The Leading Source for Global News and Information Covering the Ecosystem of High Productivity Computing
October 06, 2006
Tailored allocation management on NCSA's Tungsten cluster proves an important part of many researchers' workflows.
Once the allocations have been made and the highest-quality projects have been given set amounts of time, there are two straightforward ways of scheduling users on a supercomputer. One is egalitarian. A queuing system applies a set of rules -- based on the amount of time a particular job is going to take, how many processors are going to be used, and the like -- and puts people in line to wait their turn. The other is totalitarian. The decks are cleared for a big user, and he or she runs on a massive number of processors, perhaps the whole machine, for a long time.
Neither approach is ideal, and neither addresses more nuanced or immediate needs.
Take the case of the MILC collaboration, which studies quantum chromodynamics. In 2004, they received an allocation of four million CPU hours on NCSA's Tungsten cluster. By any reckoning, even one that comprises researchers at nine institutions, that's a massive allocation of time.

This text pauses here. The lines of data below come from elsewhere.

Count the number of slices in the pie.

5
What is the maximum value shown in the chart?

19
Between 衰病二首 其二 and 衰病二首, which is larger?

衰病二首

To use those resources sensibly and efficiently requires human decisions and policies that are well tuned to the various ways that researchers use the center's systems.
"Sitting down, going to talk to the users, and figuring out what they want. It's the only way to do this" when you have a broad variety of user needs, according to John Towns, who leads NCSA's Persistent Infrastructure Directorate. "'This doesn't work for me' is the last thing you want to hear."
A powerful machine is still important, and Tungsten is certainly that. It has a peak capability of more than 15 trillion calculations per second, making it the largest computer supported by the National Science Foundation and available for open scientific research.
A popular machine is also important, and Tungsten is that, too. In September 2005, about 162 million normalized units of computing time were allocated on Tungsten -- about 20 percent of the total parceled out by NSF across the nation. User requests for Tungsten were almost double that number, far exceeding the number available. This made Tungsten the most requested and the most allocated system in NSF's arsenal in September.
"If you allocate this large and popular a resource in the traditional ways, somebody always suffers. People with large runs wait a long time in the queues or don't get to run at all because the queuing system is set up to handle a large number of smaller jobs. Or the smaller jobs get brushed aside in order to dedicate the machine to large jobs. It's a tough balance to strike," Towns says.
"Tungsten is a resource that satisfies specific needs of the user community. It's a critical part of their research workflow," NCSA Director Thom Dunning says. "That means we have to tailor allocations to suit them. We planned for this sort of approach when we installed Tungsten, and the popularity and productivity among users really showed us that it was the right way to go."